Este é um post chato. Quer dizer, ainda mais chato do que os demais postes até então escritos. E como ele pode ser mal entendido, uma palavrinha: se eu estivesse em São Paulo, eu teria participado em apoio à marcha das vadias. Uma declaração das manifestantes, contudo, me deixou, digamos, pensativo.
Lá pelos 0:59s, Vanessa Guedes Garcia, organizadora da marcha, explica a versão brasileira, que, claro, não podia deixar de lado a piada que Rafinha Bastos fez em relação ao estupro, assim explicada:
A gente fez uma versão aqui porque gerou um estopim essas últimas declarações do CQC dentro do Comedians, que é o clube de comédia do Rafinha. Ele falou, durante uma das apresentações dele, ele fez uma piada falando que mulher feia deveria ser estuprada, porque é um favor a ela, e o homem que estuprasse a mulher feia deveria ser abraçado.
Bom, não assisti aos stand-ups de Rafinha, mas a história que eu li na Rolling Stones era um pouquinho diferente.
"Toda mulher que eu vejo na rua reclamando que foi estuprada é feia pra caralho. […] Tá reclamando do quê? Deveria dar graças a Deus. Isso pra você não foi um crime, e sim uma oportunidade. […] Homem que fez isso [estupro] não merece cadeia, merece um abraço".
Na versão de Vanessa há um acréscimo, que não existe no texto original: “[…] ele fez uma piada falando que mulher feia deveria ser estuprada.” O acréscimo de Vanessa deslegitima seu protesto? Absolutamente não. E não o deslegitima porque a piada do apresentador do CQC precisa, sim, ser criticada. A questão é: que tipo de crítica?
A meu ver, o acréscimo de Vanessa é um tiro que sai pela culatra por dois motivos: primeiro, porque, ao enfatizar a esfera judicial ao trazer para sua fala uma incitação ao estupro – que podia até existir, é verdade, mas estava em segundo plano –, facilita a defesa do cara, que tem simplesmente que dizer que não disse nada do que Vanessa acrescentou à sua piada, o que é verdade.

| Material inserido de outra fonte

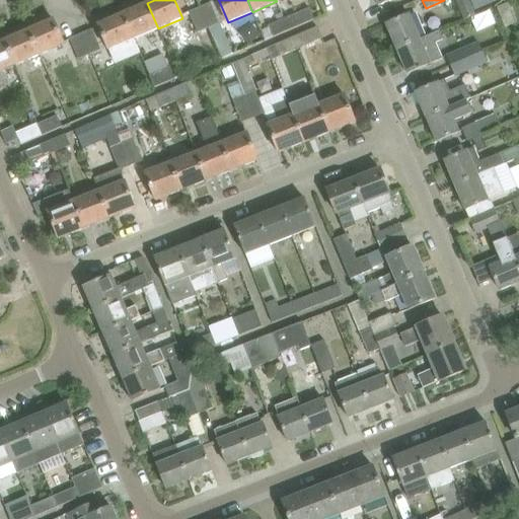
[(455,0),(464,21),(476,16),(468,0),(455,0)]
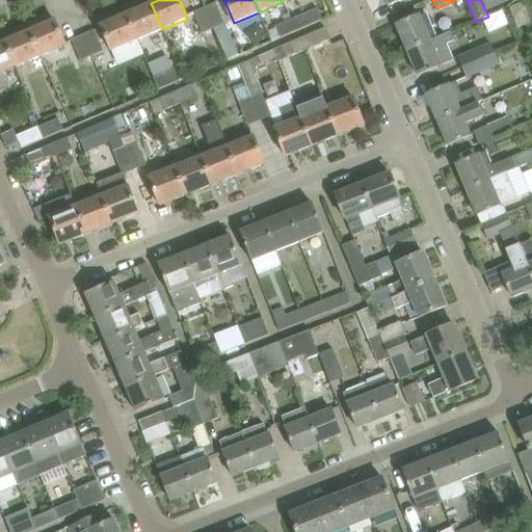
[(227,61),(240,56),(216,2),(205,7),(214,29),(227,61)]
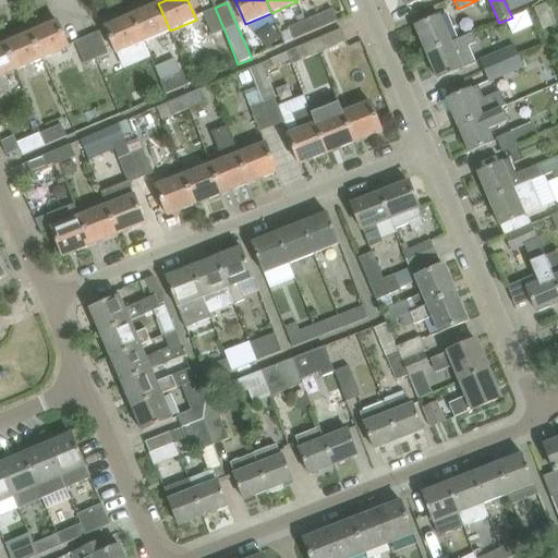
[(158,3),(132,14),(144,43),(170,31),(158,3)]
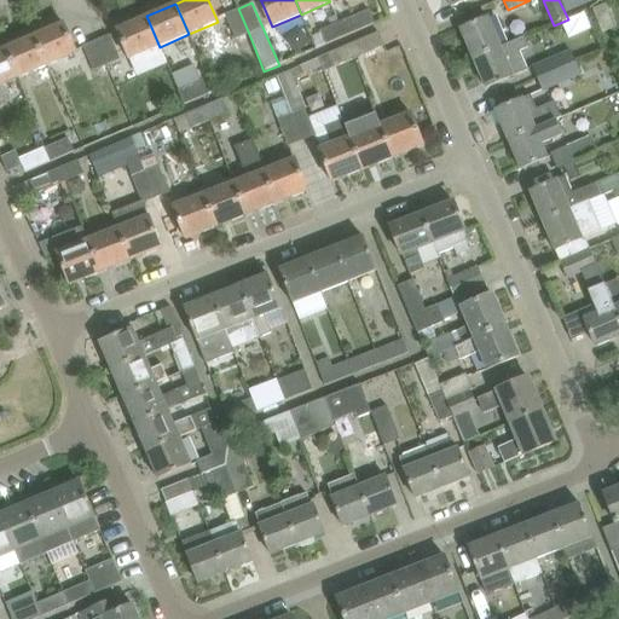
[(249,34),(238,9),(225,15),(236,39),(249,34)]
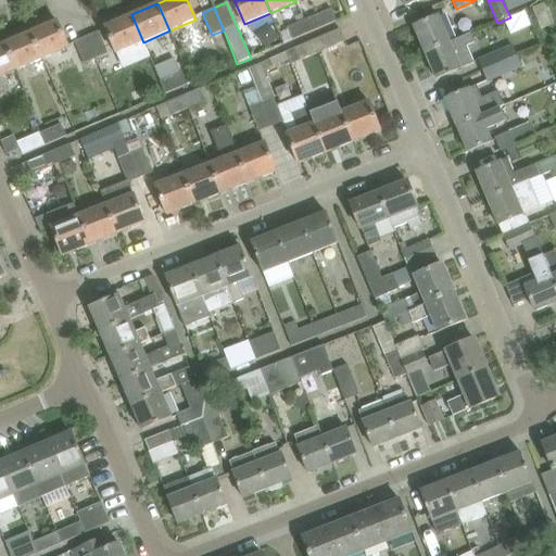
[(331,9),(304,21),(308,34),(337,21),(331,9)]
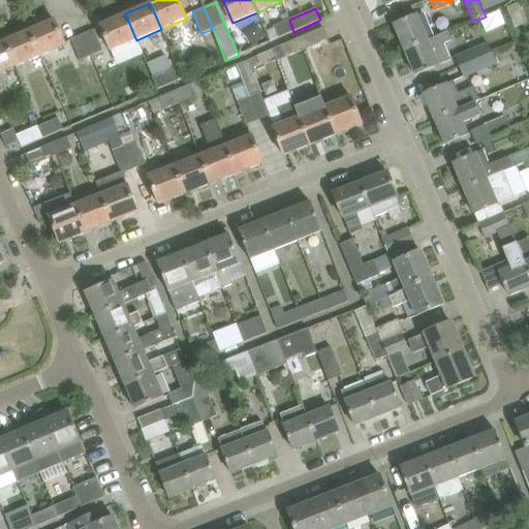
[(100,25),(100,27),(111,51),(136,40),(125,13),(100,25)]
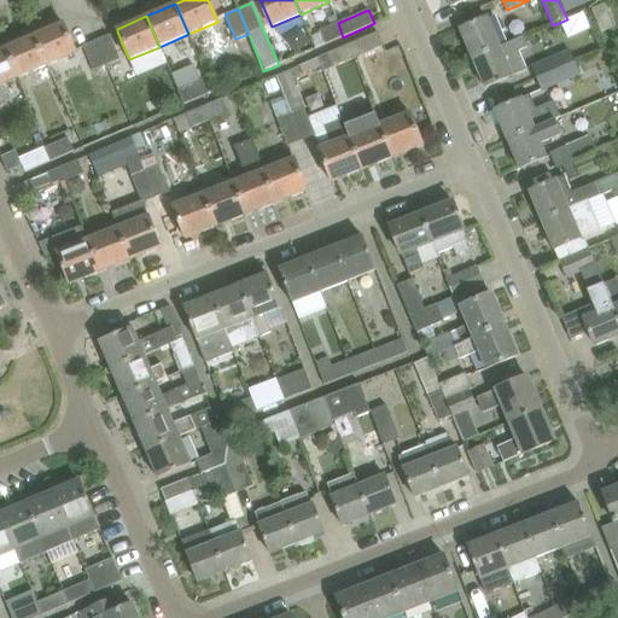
[(460,29),(473,58),(500,47),(488,17),(460,29)]
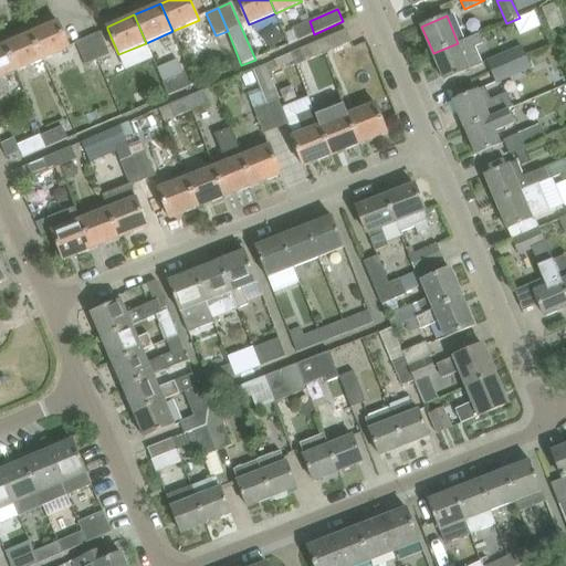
[(59,21),(32,32),(43,60),(70,49),(59,21)]
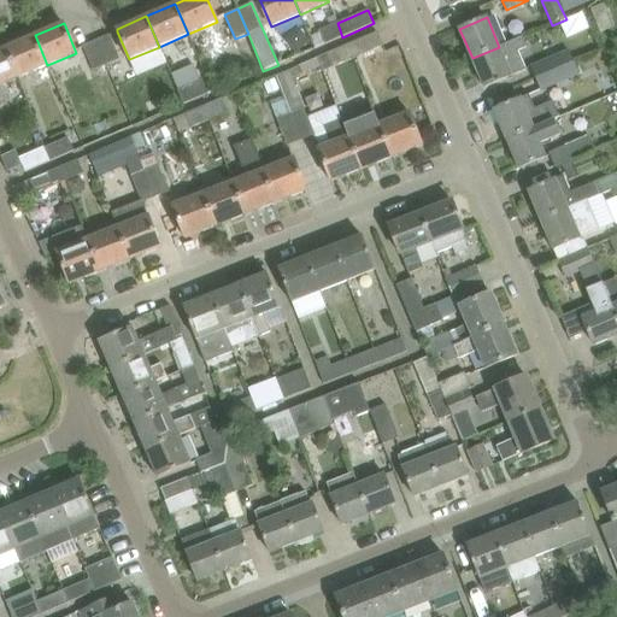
[(319,30),(321,33),(310,37),(315,48),(325,45),(342,37),(338,23),(319,30)]
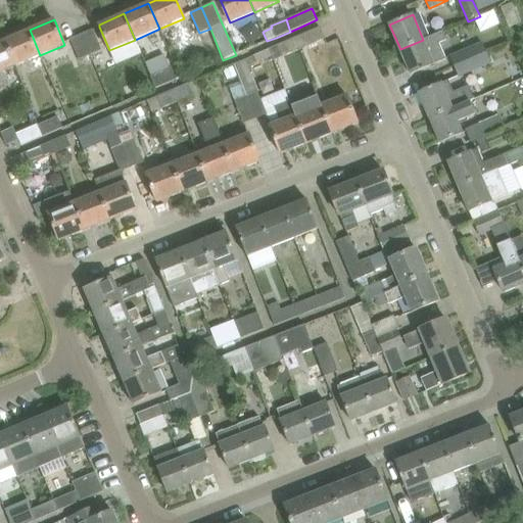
[(320,28),(295,38),(299,50),(326,39),(320,28)]
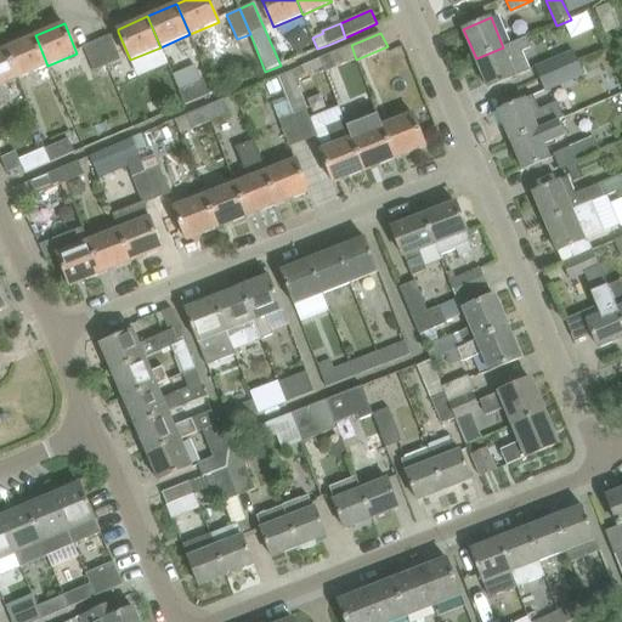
[(35,35),(6,49),(18,78),(47,66),(35,35)]
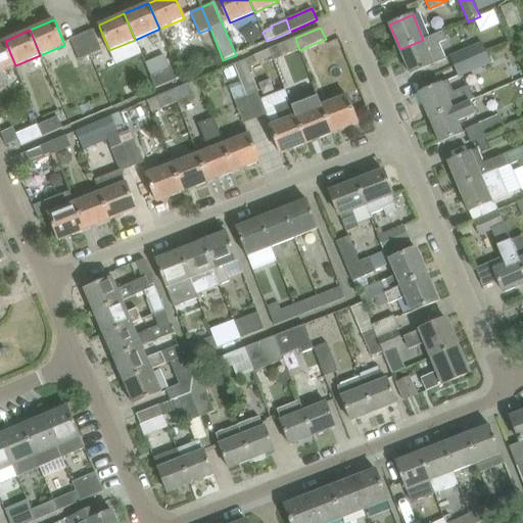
[(93,30),(82,35),(90,55),(102,50),(93,30)]
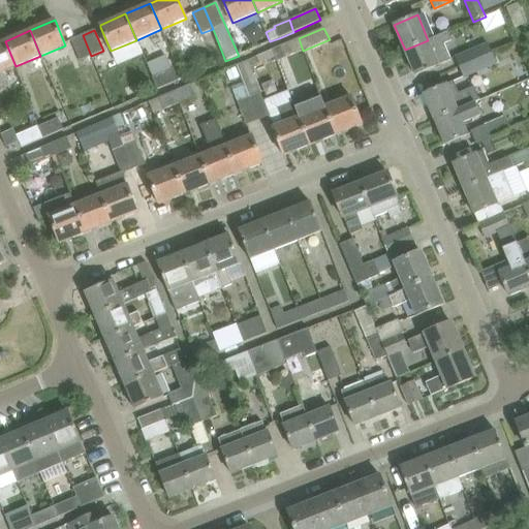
[(447,32),(428,40),(405,50),(415,75),(450,60),(444,44),(452,40),(447,32)]
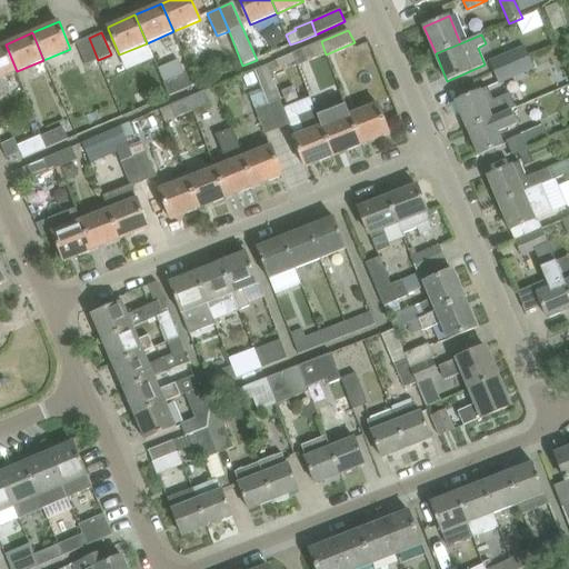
[(77,42),(78,46),(95,83),(106,79),(98,60),(89,38),(77,42)]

Segundo, porque, a meu ver, explicita o pouco alcance de uma crítica mais à esquerda. Ao escolher – consciente ou inconscientemente – trazer para frente do debate a questão da incitação ao estupro, ela a torna concreta – a incitação –, como se fosse esse o real problema da piada. Esse movimento, contudo, e por isso mesmo, torna a crítica e o protesto mais falho, uma vez que ele não dá conta do conjunto de pressupostos de que Rafinha Bastos se vale para construir a estrutura da sua piada: a relação natural entre beleza e sexo, constantemente realimentada pelas propagandas de cerveja (quem não se lembra de que uma série de pseudo-anúncios que correm por aí de que as cervejas estão há séculos ajudando as mulheres feias a fezer sexo); o próprio ato sexual se torna tão urgente, que ele deve ser tratado dentro de uma lógica capitalista ao mesmo tempo exploratória e acumulativa, isto é, é uma oportunidade não se perde – mesmo que a mulher diga não –, porque, no fim das contas, acaba entrando para o "currículo" do macho alfa.
(E exemplos desse tipo de crítica menos óbvias do que a criminalização pura e simples, mas, quem sabe, mais radicais, podem lidos vistos aqui, aqui, aqui.)
Achei a marcha das vadias uma idéia excelente, exatamente porque tem por finalidade fugir das críticas de bengala e atacar o senso comum. Só não podemos facilitar as defesas mal intencionadas.